Distributed TensorFlow and the hidden layers of engineering work
With all the buzz around Machine Learning as of late, it’s no surprise that companies are starting to experiment with their own ML models, and a lot of them are choosing TensorFlow. Because TensorFlow is open source, you can run it locally to quickly create prototypes and deploy fail-fast experiments that help you get your proof-of-concept working at a small scale. Then, when you’re ready, you can take TensorFlow, your data, and the same code and push it up into Google Cloud to take advantage of multiple CPUs, GPUs or soon even some TPUs.
When you get to the point where you’re ready to take your ML work to the next level, you will have to make some choices about how to set up your infrastructure. In general, many of these choices will impact how much time you spend on operational engineering work versus ML engineering work. To help, we’ve published a pair of solution tutorials to show you how you can create and run a distributed TensorFlow cluster on Google Compute Engine and run the same code to train the same model on Google Cloud Machine Learning Engine. The solutions use MNIST as the model, which isn’t necessarily the most exciting example to work with, but does allow us to emphasize the engineering aspects of the solutions.
We’ve already talked about the open-source nature of TensorFlow, allowing you to run it on your laptop, on a server in your private data center, or even a Raspberry PI. TensorFlow can also run in a distributed cluster, allowing you divide your training workloads across multiple machines, which can save you a significant amount of time waiting for results. The first solution shows you how to set up a group of Compute Engine instances running TensorFlow, as in Figure 1, by creating a reusable custom image, and executing an initiation script with Cloud Shell. There are quite a few steps involved in creating the environment and getting it to function properly. Even though they aren’t complex steps, they are operational engineering steps, and will take time away from your actual ML development.
The second solution uses the same code with Cloud ML Engine, and with one command you’ll automatically provision the compute resources needed to train your model. This solution also delves into some of the general details of neural networks and distributed training. It also gives you a chance to try out TensorBoard to visualize your training and resulting model as seen in Figure 2. The time you save provisioning compute resources can be spent analyzing your ML work more deeply.
Regardless of how you train your model, the whole point is you want to use it to make predictions. Traditionally, this is where the most engineering work has to be done. In the case where you want to build a web-service to run your predictions, at a minimum, you’ll have to provision, configure and secure some web servers, load balancers, monitoring agents, and create some kind of versioning process.
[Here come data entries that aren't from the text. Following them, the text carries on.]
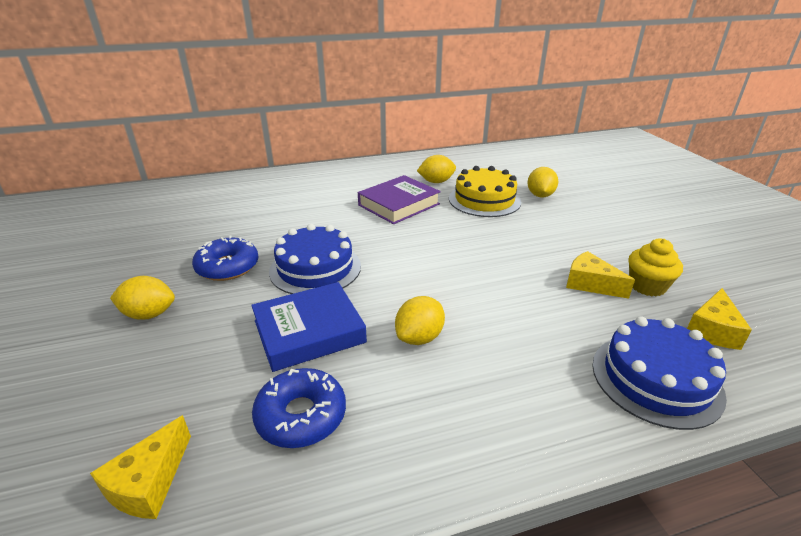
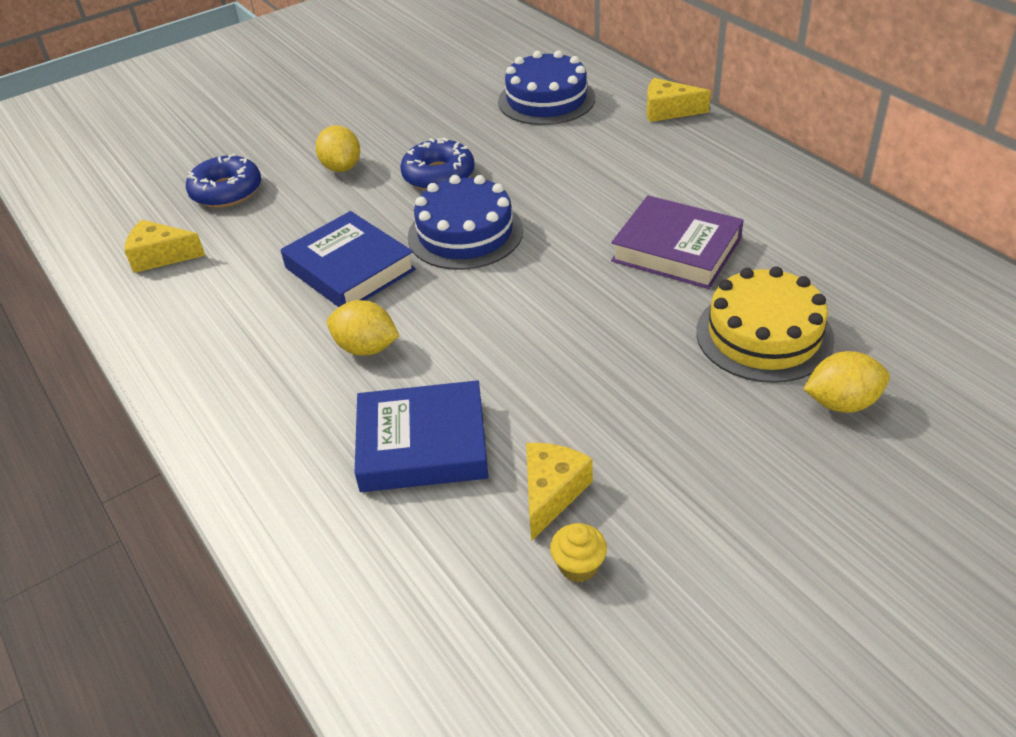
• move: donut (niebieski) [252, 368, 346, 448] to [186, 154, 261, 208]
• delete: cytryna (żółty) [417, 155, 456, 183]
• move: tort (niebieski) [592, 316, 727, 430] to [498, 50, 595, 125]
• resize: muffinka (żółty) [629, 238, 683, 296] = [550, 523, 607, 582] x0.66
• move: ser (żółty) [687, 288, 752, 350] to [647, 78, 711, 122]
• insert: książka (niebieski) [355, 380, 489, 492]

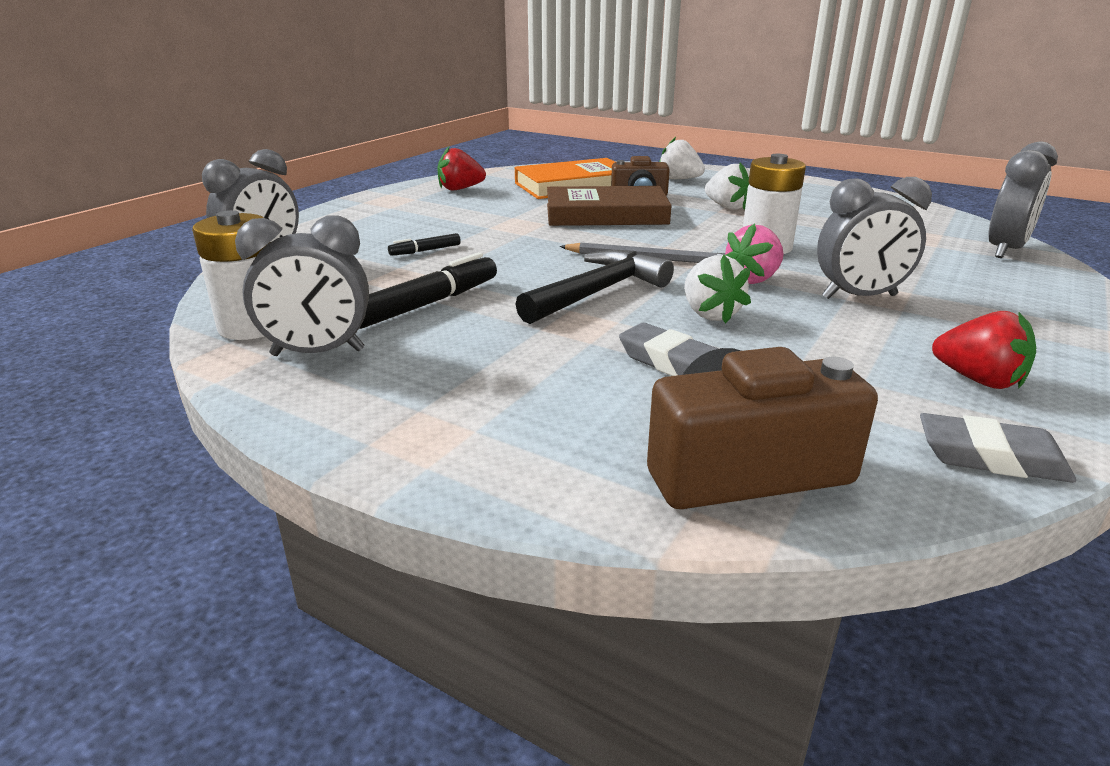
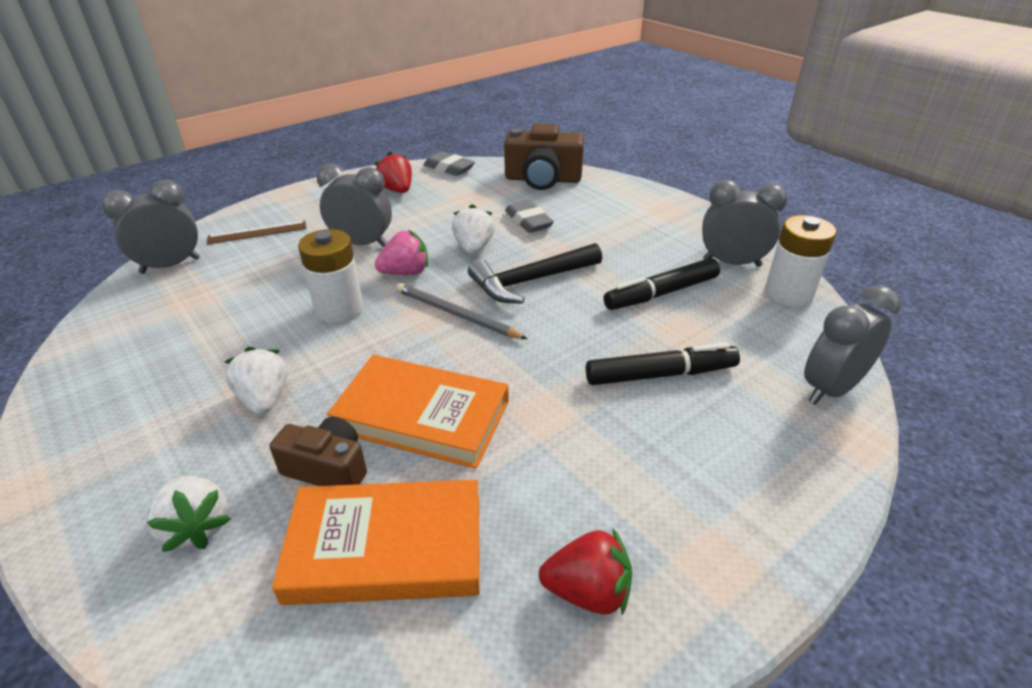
• resize: flamaster (czarny) [388, 233, 461, 256] = [585, 342, 740, 385] x1.97
• recolor: książka (brązowy) [547, 186, 672, 226] to książka (pomarańczowy) [327, 355, 509, 469]
• insert: linijka (brązowy) [207, 221, 306, 244]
In both of these solutions, you’ll use the Cloud ML Engine prediction service to effectively offload all of those operational tasks to host your model in a reliable, scalable, and secure environment. Once you set up your model for predictions, you’ll quickly spin up a Cloud Datalab instance and download a simple notebook to execute and test the predictions. In this notebook you’ll draw a number with your mouse or trackpad, as in Figure 3, which will get converted to the appropriate image matrix format that matches the MNIST data format. The notebook will send your image to your new prediction API and tell you which number it detected as in Figure 4.
This brings up one last and critical point about the engineering efforts required to host your model for predictions, which is not deeply expanded upon in these solutions, but is something that Cloud ML Engine and Cloud Dataflow can easily address for you. When working with pre-built machine learning models that work on standard datasets, it can be easy to lose track of the fact that machine learning model training, deployment, and prediction are often at the end of a series of data pipelines. In the real world, it’s unlikely that your datasets will be pristine and collected specifically for the purpose of learning from the data.
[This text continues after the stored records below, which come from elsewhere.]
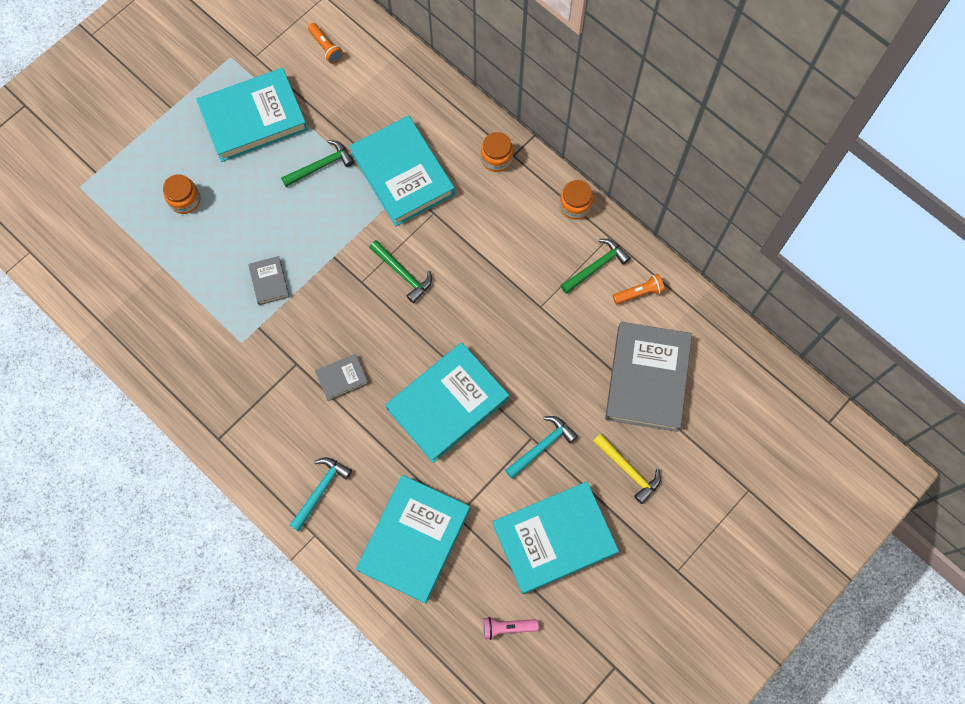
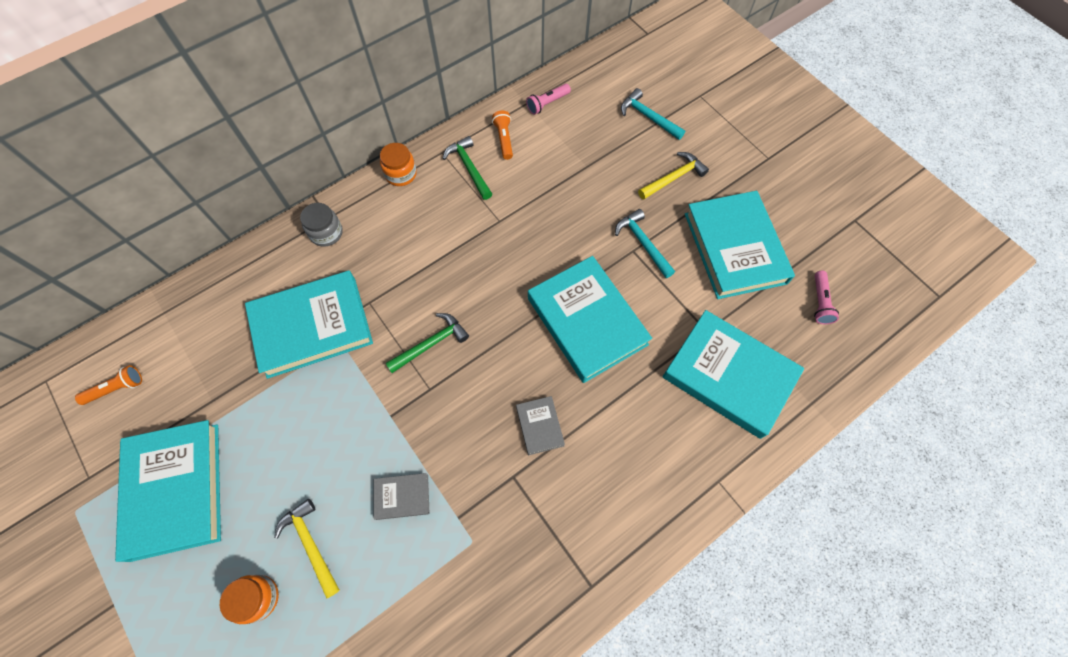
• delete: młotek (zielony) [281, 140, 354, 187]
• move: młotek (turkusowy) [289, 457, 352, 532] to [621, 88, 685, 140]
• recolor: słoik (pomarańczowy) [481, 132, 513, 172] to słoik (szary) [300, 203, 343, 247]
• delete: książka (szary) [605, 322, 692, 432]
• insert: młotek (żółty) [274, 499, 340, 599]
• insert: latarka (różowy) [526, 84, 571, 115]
Rather, you’ll usually have to preprocess the data before you can feed it into your TensorFlow model. Common preprocessing steps include de-duplication, scaling/transforming data values, creating vocabularies, and handling unusual situations. The TensorFlow model is then trained on the clean, processed data.
At prediction time, it is the same raw data that will be received from the client. Yet, your TensorFlow model has been trained with de-duplicated, transformed, and cleaned-up data with specific vocabulary mappings. Because your prediction infrastructure might not be written in Python, there is a significant amount of engineering work necessary to build libraries to carry out these tasks with exacting consistency in whatever language or system you use. Many times there is too much inconsistency in how the preprocessing is done before training versus how it’s done before prediction. Even the smallest amount of inconsistency can cause your predictions to behave poorly or unexpectedly. By using Cloud Dataflow to do the preprocessing and Cloud ML Engine to carry out the predictions, it’s possible to minimize or completely avoid this additional engineering work. This is because Cloud Dataflow can apply the same preprocessing transformation code to both historical data during training and real-time data during prediction.